Jenny called to another waitress, who came over and pointed to the kitchen. Jenny seemed upset. The second waitress stayed and took Jenny’s order. It didn’t take long, and the waitress yelled out the order, over the heads of everybody in the restaurant, in the loudest diner voice I have ever heard.
“This is the real China,” Jenny said, perhaps noticing me wince when the waitress blasted.
It was the real deal, for sure. I watched as the dishwasher worked out in the gutter, cleaning what very well could be our dishes. Time to test my resistance to anything that might be crawling around in the street.
Our meals were great!

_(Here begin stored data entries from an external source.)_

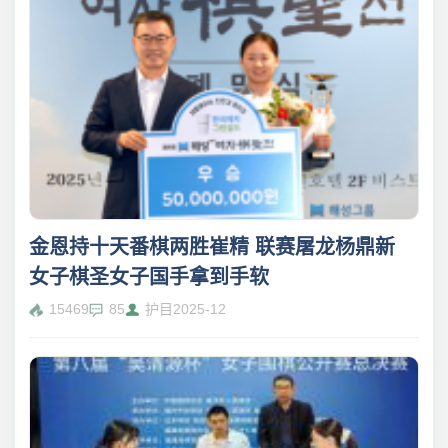
金恩持十天番棋两胜崔精 联赛屠龙杨鼎新
女子棋圣女子国手拿到手软
15469
85
护目
2025-12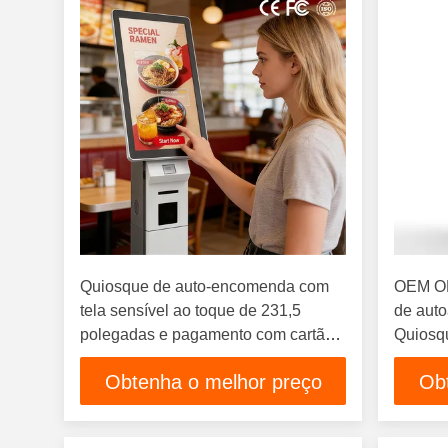
Quiosque de auto-encomenda com
OEM OD
tela sensível ao toque de 231,5
de auto
polegadas e pagamento com cartão
Quiosq
para restaurantes de fast-food -
de felic
Obtenha o melhor preço
Ob
design de piso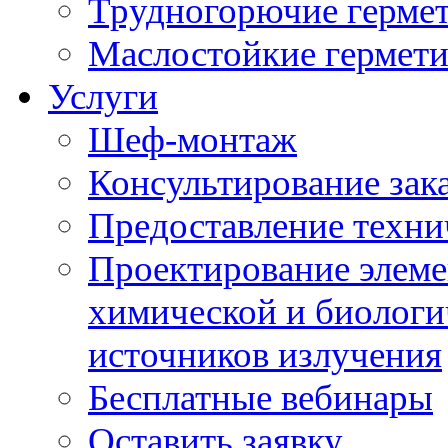
Трудногорючие герме
Маслостойкие гермет
Услуги
Шеф-монтаж
Консультирование зак
Предоставление техни
Проектирование элеме
химической и биологи
источников излучения
Бесплатные вебинары
Оставить заявку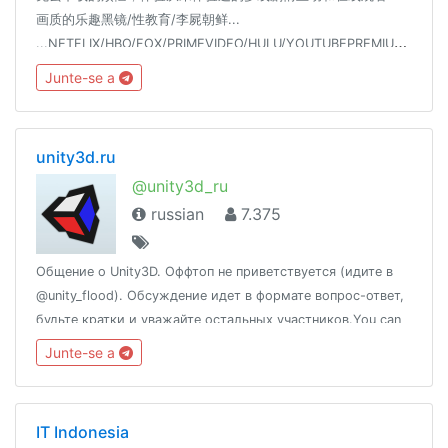
画质的乐趣黑镜/性教育/李屍朝鲜...
...NETFLIX/HBO/FOX/PRIMEVIDEO/HULU/YOUTUBEPREMIUM/SPOTIFY/18+
Junte-se a
unity3d.ru
@unity3d_ru
russian
7.375
Общение о Unity3D. Оффтоп не приветствуется (идите в
@unity_flood). Обсуждение идет в формате вопрос-ответ,
будьте кратки и уважайте остальных участников.You can
also speak English.Новости: @unity_newsПолезные ссылки:
Junte-se a
http://t.me/unity3d_ru/156562
IT Indonesia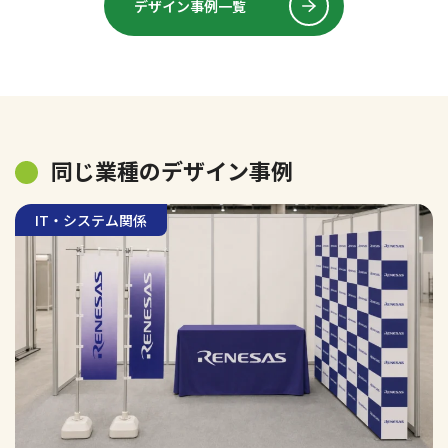
デザイン事例一覧
同じ業種のデザイン事例
IT・システム関係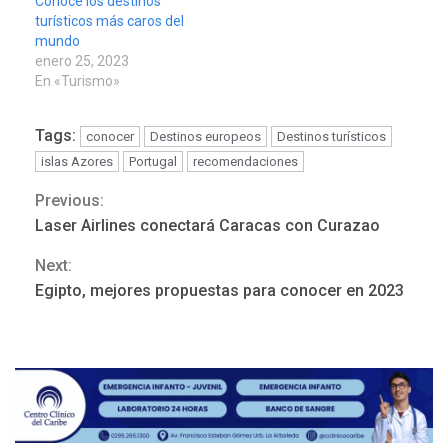
Conoce los destinos
turísticos más caros del
mundo
enero 25, 2023
En «Turismo»
Tags:
conocer
Destinos europeos
Destinos turísticos
islas Azores
Portugal
recomendaciones
Previous:
Continue
Laser Airlines conectará Caracas con Curazao
Reading
LATINOAMÉRICA Y CARIBE
Next:
TITULARES
ÚLTIMA HORA
Egipto, mejores propuestas para conocer en 2023
De la Espriella asumirá
Presidencia en ceremonia
3
atípica fuera de Bogotá
POLÍTICA
TITULARES
ÚLTIMA HORA
ONGs piden a CIDH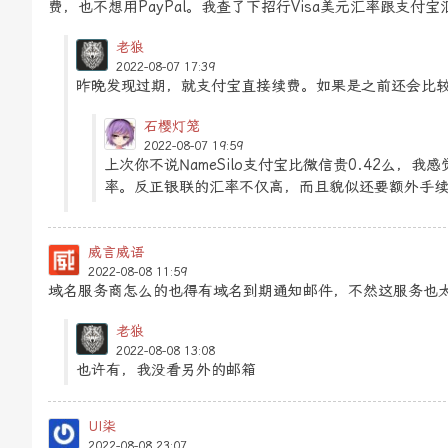
费，也不想用PayPal。我查了下招行Visa美元汇率跟支
老狼
2022-08-07 17:39
昨晚发现过期，就支付宝直接续费。如果是之前还会比
石樱灯笼
2022-08-07 19:59
上次你不说NameSilo支付宝比微信贵0.42么，
率。反正银联的汇率不仅高，而且貌似还要额外手
威言威语
2022-08-08 11:59
域名服务商怎么的也得有域名到期通知邮件，不然这服务也
老狼
2022-08-08 13:08
也许有，我没看另外的邮箱
UI柒
2022-08-08 23:07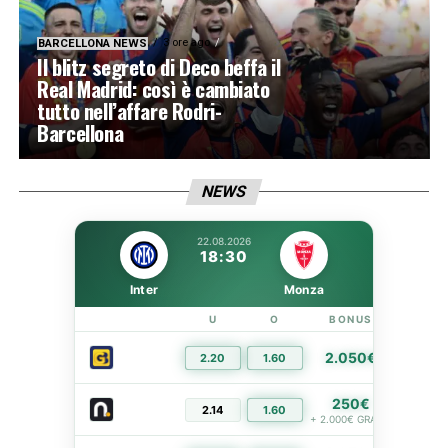
3 ore ago
BARCELLONA NEWS
Il blitz segreto di Deco beffa il
Real Madrid: così è cambiato
tutto nell’affare Rodri-
Barcellona
NEWS
22.08.2026
18:30
Inter
Monza
U
O
BONUS
LIN
2.050€
2.20
1.60
PIÙ I
250€
2.14
1.60
PIÙ I
+ 2.000€ GRATIS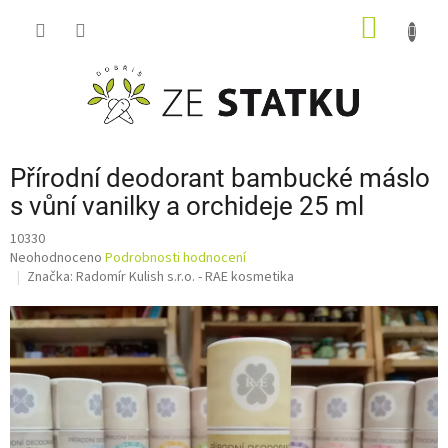
Přejít
NÁKUP
na
obsah
KOŠÍK
Přírodní deodorant bambucké máslo
s vůní vanilky a orchideje 25 ml
10330
Průměrné
Neohodnoceno
Podrobnosti hodnocení
hodnocení
Značka:
Radomír Kulish s.r.o. - RAE kosmetika
produktu
je
0,0
z
5
hvězdiček.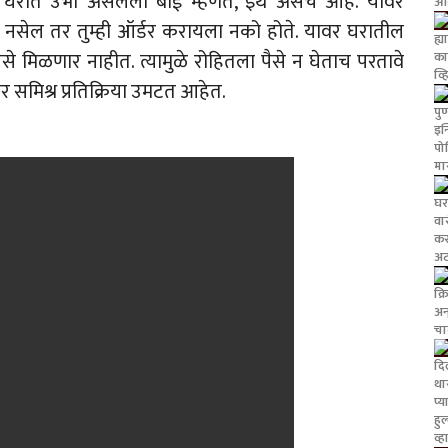
 घरात उभी असलेली बाई म्हणते, इथे असेच आहे. यावर
आर
येत नसेल तर तुम्ही ऑर्डर करायला नको होते. यावर घरातील
ह्य
पैसे मिळणार नाहीत. त्यामुळे रोहितला पैसे न घेताच परतावे
का
व्
र समिश्र प्रतिक्रिया उमटत आहेत.
पु
इन्
पो
मा
घर
वा
कर
अट
क्
अन्
चा
दि
था
प्
हु
व्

So many flavors, textures, slurping sounds as I tried to eat the noodles by sucking without breaking them.
“Longevity,” Jenny told me. “The longer the noodle, the longer your life.”
I sucked on a noodle, having to exhale twice to be able to keep sucking, until I couldn’t fit any more noodle in my mouth. I might die choking on this longevity noodle!
Jenny went to the next table and came back with two jars. One had hot pepper oil, darker with a smokey flavor. The other was bright red pepper paste. I preferred the oil, and put enough on my dish that Jenny noticed.
“You like spicy?” she asked.
“I love spicy!”
“Me too,” she said. “It’s not like this where I come from.”
After the peppers started to do their thing to our mouths, Jenny reached over to what I thought was a napkin dispenser, pulled out the thinnest napkin I’d ever seen, then blew her nose. Turns out what I thought were napkins were really for runny pepper noses! And before long, I needed one, too.
Jenny taught me the phrase for “no want meat”:
My language lesson didn’t end until 1:30 p.m., after 3.5 hours. We’ll see on Saturday if that counts as just one lesson. I asked Jenny if she was paid to give these lessons. She said, no, but that it was a good way to practice what she was learning in school. And she said she learned some English, too. She had asked me the difference between a shop and a store, the correct pronunciation of several words. I also pointed out that what she called an A-P-P, was really an “app”, short for “application.” She said the Chinese called it an A-P-P, and always wrote it in capital letters.
I got dropped off by another “di di da che” close to my apartment as Jenny went back to the University for another tutoring lesson. I passed this store on the way. I like the name. It’s a tanning salon.
On my way home I stopped by Wal-Mart and bought a mortar and pestle, along with some spices to grind, including the famous Sichuan tingling spice, huajiao.
Threw together a quick deep-fried tofu dinner, you know, just something I whipped up from whatever I had in the kitchen 😉 Served it with cucumber in sweet and sour sauce and jasmine tea.